O resiliente Cerro Porteño, que estava na competição desde a repescagem, voltou a interceptar o caminho do Santos na semifinal. No Pacaembu, Edu Dracena marcou aos 43 minutos e ficou nisso. Em Assunção, o Santos fez 2 a 0 antes dos 30 minutos (Zé Eduardo e Barreto, contra) e terminou o primeiro tempo com a vantagem de 3 a 1 (Neymar). Mas o Cerro reagiu no segundo e ainda empatou em 3 a 3, insuficiente, porém, para tirar o Alvinegro da final.
Túnel do tempo
O futebol, como a vida, é cíclico. Quarenta e nove anos depois, Santos e Peñarol jogariam novamente pelo título mais importante das Américas. Cinco vezes campeão da Libertadores, o Peñarol era o campeão do mundo quando perdeu para o Santos a final de 1962. Dessa vez, menos poderoso, equilibrou as coisas no empate de 0 a 0 diante de 60 mil torcedores, no Estádio Centenário, mas foi amplamente dominado no Pacaembu.
O Rei Pelé e os santistas mais ilustres estavam entre os 40 157 torcedores que na noite de 22 de junho viram, no primeiro minuto do segundo tempo, Arouca penetrar pelo meio, tabelar com Ganso e servir a Neymar, que acertou um chute seco entre o goleiro Sosa e a trave. Um grito de alívio reverberou pelo Pacaembu.
Aos 23 minutos, Danilo penetrou pela direita, livrou-se de um marcador e bateu de esquerda, rasteiro, rente à trave direita. Após esse segundo gol a certeza da conquista não foi abalado nem mesmo quando Durval marcou, contra, aos 34 minutos.

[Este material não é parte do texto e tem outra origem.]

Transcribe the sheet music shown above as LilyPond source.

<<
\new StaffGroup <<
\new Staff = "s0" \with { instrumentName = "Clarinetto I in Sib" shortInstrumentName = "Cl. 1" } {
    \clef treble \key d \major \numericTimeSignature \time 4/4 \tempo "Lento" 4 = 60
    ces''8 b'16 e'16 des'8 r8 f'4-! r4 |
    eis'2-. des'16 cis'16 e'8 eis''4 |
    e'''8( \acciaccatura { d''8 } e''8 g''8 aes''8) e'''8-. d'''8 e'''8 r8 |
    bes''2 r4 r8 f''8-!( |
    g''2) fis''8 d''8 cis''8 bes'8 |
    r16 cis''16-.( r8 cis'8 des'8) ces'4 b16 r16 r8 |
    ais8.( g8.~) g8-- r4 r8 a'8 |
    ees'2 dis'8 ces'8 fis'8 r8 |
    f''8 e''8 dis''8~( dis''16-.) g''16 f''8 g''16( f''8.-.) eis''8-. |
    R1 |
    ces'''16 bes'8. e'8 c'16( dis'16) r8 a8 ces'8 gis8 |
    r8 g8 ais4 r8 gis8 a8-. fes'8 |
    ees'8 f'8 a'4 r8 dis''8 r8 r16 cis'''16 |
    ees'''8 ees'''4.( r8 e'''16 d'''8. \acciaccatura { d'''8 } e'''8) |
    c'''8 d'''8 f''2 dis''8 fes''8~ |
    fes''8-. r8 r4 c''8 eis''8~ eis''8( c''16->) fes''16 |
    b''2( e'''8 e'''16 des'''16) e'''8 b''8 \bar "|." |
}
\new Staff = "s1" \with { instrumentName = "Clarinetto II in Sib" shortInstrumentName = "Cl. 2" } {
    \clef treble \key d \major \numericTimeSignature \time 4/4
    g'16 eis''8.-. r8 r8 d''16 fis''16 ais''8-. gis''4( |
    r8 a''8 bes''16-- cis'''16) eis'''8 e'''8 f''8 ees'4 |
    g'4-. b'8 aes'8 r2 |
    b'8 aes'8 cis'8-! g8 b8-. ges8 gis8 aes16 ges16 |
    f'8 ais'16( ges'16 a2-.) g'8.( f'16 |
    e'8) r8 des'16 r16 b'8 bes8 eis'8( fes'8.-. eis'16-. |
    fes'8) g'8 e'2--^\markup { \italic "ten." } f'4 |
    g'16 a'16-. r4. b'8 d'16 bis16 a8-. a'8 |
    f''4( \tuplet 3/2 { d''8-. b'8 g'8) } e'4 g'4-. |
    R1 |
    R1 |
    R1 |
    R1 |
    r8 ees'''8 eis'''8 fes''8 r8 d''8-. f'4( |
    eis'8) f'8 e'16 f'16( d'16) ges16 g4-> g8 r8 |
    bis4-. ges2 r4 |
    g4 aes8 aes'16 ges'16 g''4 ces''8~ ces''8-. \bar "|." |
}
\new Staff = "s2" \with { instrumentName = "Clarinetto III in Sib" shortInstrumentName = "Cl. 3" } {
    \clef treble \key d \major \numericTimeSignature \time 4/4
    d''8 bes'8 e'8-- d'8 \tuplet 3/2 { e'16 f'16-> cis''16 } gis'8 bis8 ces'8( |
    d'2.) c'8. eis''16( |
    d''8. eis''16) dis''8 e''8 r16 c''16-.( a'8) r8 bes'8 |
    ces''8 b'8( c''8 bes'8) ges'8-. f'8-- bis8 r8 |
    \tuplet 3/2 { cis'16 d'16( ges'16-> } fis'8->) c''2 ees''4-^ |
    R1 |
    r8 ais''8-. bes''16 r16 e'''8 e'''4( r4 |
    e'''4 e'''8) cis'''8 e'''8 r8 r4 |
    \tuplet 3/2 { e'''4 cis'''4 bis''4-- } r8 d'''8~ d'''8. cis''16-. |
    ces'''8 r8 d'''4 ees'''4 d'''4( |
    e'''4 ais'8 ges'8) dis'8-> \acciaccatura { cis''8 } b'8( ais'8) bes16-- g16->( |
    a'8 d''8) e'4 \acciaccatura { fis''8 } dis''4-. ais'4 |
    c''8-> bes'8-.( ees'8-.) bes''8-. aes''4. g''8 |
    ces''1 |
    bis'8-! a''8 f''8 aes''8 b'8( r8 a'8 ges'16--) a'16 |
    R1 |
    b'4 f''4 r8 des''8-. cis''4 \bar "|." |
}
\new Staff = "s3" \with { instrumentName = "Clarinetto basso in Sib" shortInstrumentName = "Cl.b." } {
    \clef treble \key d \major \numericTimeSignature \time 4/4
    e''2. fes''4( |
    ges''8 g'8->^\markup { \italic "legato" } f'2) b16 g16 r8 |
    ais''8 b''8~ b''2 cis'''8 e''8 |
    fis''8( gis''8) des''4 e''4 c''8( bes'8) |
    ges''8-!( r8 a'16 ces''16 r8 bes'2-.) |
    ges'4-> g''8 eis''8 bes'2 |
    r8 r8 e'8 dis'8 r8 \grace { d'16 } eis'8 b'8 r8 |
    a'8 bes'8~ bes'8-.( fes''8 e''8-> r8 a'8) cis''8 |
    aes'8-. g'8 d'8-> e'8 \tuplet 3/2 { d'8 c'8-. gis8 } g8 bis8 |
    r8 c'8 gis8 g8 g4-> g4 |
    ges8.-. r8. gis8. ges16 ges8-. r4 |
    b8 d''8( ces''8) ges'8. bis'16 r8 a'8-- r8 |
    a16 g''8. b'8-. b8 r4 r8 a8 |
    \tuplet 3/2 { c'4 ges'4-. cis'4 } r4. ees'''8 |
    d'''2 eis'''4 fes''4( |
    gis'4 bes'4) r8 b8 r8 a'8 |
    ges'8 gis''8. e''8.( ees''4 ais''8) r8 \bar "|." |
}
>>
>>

Ver o Pelé e o técnico Muricy sorrindo, de mãos dadas, pelo gramado do Pacaembu durante as comemorações é uma cena que ficará na história das Libertadores. A conquista confirmaria Neymar como o grande brasileiro da década e começaria a abrir espaço para os laterais Danilo e Alex Sandro na Seleção nacional. A história, enfim, estava escrita, e do jeito que os deuses do futebol gostam.